We might finally know the size of the proton

At long last, we have pinned down the size of a proton. More than 15 years after an experiment unexpectedly shook the world of particle physics, researchers are regaining their grip on one of this fundamental particle’s most basic properties.

Look around you, and everything you see will be filled with protons. The proton is a fundamental building block of our world – and until 2010, we thought we understood it fairly well. We knew its composition – it is made from three quarks – and we knew its size.

Then, a measurement based on an exotic hydrogen atom showed that the proton may actually be about 4 per cent smaller than expected. Physicists scrambled, exploring sources of experimental error as well as theories about new physics phenomena that could resolve this “proton radius puzzle”. In 2019, another experiment strengthened the evidence that the proton’s size had long been overestimated.

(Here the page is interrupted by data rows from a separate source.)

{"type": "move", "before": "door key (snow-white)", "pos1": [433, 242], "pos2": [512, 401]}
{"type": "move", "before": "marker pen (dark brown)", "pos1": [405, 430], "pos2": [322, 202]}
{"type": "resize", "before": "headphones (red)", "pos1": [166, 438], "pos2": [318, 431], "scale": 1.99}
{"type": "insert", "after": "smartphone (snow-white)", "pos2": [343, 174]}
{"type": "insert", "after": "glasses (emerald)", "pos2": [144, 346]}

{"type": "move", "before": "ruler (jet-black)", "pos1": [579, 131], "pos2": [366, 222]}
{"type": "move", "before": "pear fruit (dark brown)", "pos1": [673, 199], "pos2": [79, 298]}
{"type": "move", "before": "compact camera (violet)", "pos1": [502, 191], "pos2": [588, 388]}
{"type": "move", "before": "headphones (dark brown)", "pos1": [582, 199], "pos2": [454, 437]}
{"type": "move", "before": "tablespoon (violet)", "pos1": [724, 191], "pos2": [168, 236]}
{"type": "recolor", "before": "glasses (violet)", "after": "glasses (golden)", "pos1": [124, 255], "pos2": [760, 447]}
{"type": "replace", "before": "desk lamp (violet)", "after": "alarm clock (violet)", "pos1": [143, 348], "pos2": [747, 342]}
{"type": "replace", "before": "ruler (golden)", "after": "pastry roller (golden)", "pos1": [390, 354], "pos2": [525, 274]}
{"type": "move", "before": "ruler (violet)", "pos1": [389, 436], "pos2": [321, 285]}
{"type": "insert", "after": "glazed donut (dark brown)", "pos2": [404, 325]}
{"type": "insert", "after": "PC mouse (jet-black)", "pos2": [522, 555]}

Now, the issue may have finally been settled by a pair of complementary experiments that make the case for the smaller proton more convincing than ever before. They revealed the proton to have a radius of about 0.84 femtometres, or less than 1 million-billionth of a metre.

“When you look at that data, how much money are you willing to bet that the proton radius is what it is? For me personally, right now, with these measurements, the betting odds go significantly up,” says Dylan Yost at Colorado State University, who worked on one of the experiments.

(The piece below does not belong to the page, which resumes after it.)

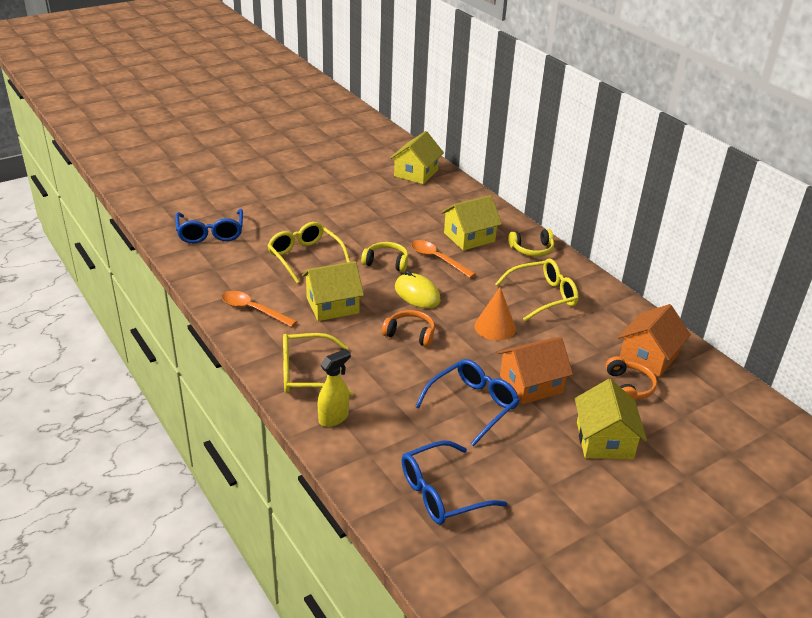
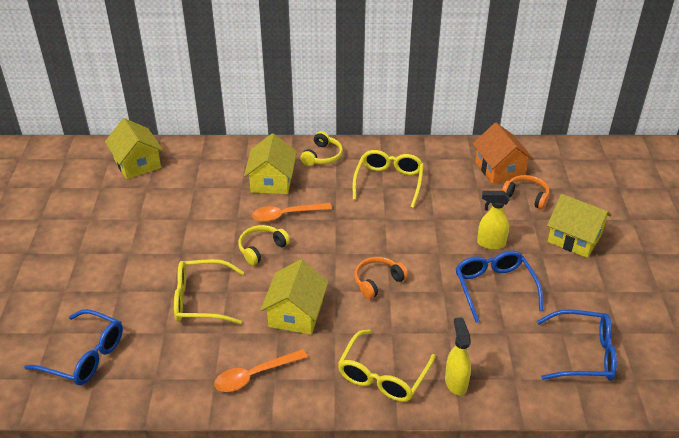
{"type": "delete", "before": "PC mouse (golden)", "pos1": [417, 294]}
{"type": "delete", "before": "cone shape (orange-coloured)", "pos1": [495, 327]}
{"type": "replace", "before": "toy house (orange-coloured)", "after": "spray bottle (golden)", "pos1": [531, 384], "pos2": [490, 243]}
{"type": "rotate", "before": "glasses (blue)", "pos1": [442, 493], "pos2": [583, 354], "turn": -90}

To determine this radius, both experiments focused on hydrogen atoms because each of these has only one proton and one electron. The two particles have opposite electric charges, so they exert electromagnetic forces on each other, and this interaction affects the energies that each particle can have within the atom. But this interaction depends on the size of the proton, which means that one way to find the exact dimensions of a proton is to measure how an electron in the same atom moves from one energy state to another.

The two research teams did just that, using lasers to control the electrons in hydrogen atoms. Between them, they measured three electrons’ transitions between energies that had never been measured before.

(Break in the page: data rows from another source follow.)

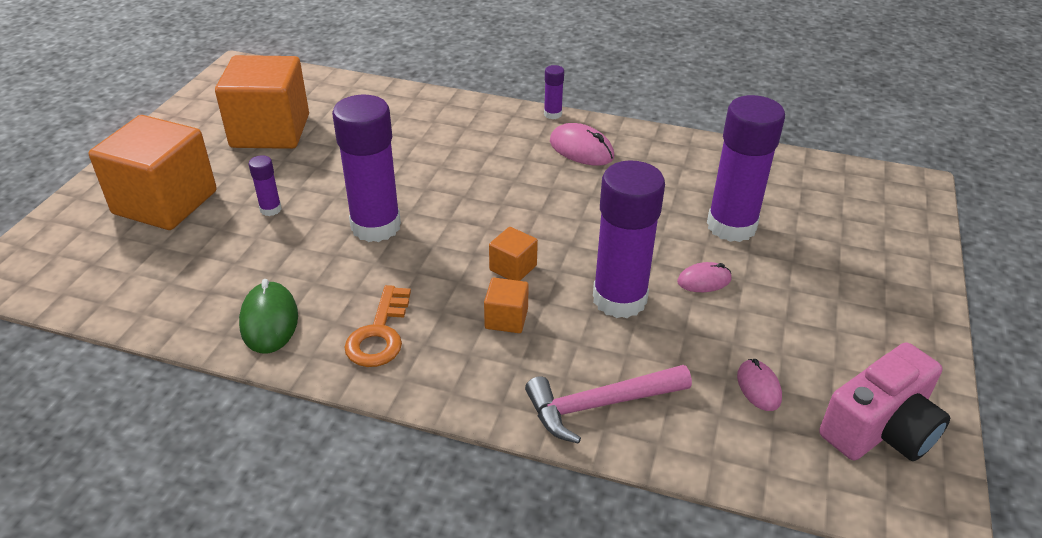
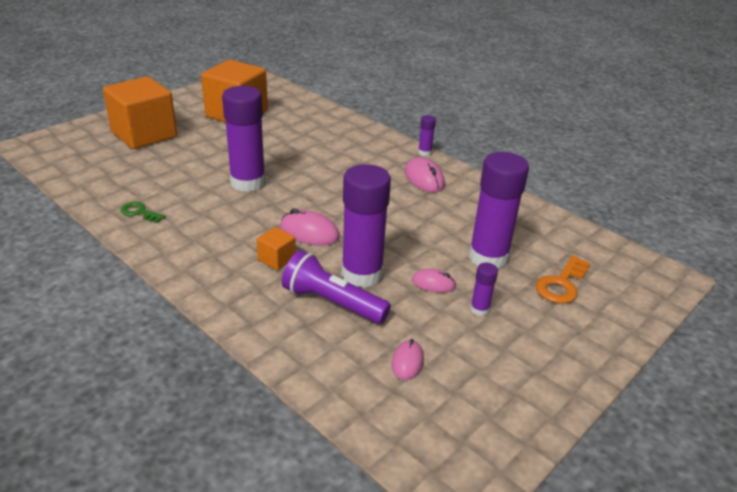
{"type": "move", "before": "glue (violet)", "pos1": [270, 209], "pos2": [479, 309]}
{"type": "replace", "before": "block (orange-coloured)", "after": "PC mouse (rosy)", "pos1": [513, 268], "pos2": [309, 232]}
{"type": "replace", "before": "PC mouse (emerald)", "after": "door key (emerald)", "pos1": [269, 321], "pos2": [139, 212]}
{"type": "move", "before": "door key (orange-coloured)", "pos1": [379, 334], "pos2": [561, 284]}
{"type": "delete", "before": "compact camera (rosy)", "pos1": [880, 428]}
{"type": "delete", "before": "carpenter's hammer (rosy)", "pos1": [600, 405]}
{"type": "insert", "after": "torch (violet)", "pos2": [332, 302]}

From this, they calculated the proton’s radius, and their numbers not only matched each other, but also that momentous 2010 measurement. “It’s 1775836466 very, very unlikely that there is still this proton radius puzzle,” says Lothar Maisenbacher at the University of California, Berkeley, who was part of the second experiment, which was conducted at the Max Planck Institute of Quantum Optics (MPQ) in Germany.

This is no small feat – the sort of experiments that Maisenbacher and his colleagues carried out are notoriously difficult. Hydrogen atoms must be placed in a perfect vacuum; the required lasers are often expensive and must be calibrated extremely carefully. While three or four weeks may be enough to collect data, it can take years to catalogue and understand every possible source of disturbances and errors that could creep into the final measurement. Additionally, these experiments tend to be highly specialised in exactly how they manipulate hydrogen, so that tracking down the precise reason why their findings might diverge is typically very difficult, says Maisenbacher.

But when their findings agree, this diversity of approaches is a strength because an effect that originates with some specific instrumental glitch wouldn’t show up across experiments, says Juan Rojo at Vrije University Amsterdam in the Netherlands. “The proton radius should be a universal property; it should give the same result no matter how you look at it. This is why these two papers are quite nice, because they provide different perspectives to the same number,” he says.

The increased certainty in the proton’s size is especially important for fine-tuning theories about new particles that could be discovered by studying the behaviour of hydrogen’s electron, says Yost. In fact, the MPQ experiment was already precise enough to test the predictions of our best current mathematical model, called quantum electrodynamics, to an accuracy of 0.5 parts per million. The team didn’t find any discrepancies – nothing that would indicate new forces or particles – but Rojo says the two experiments pave the way for similar studies to become an important part of particle physics research.

While giant particle colliders can search for heavy new particles, these tabletop experiments with hydrogen atoms and lasers could look for very light particles that would otherwise remain hidden, says Yost. “Now that we have confidence that we really understand what’s going on, we can say, OK, what sort of limits can we put on new physics?” he says.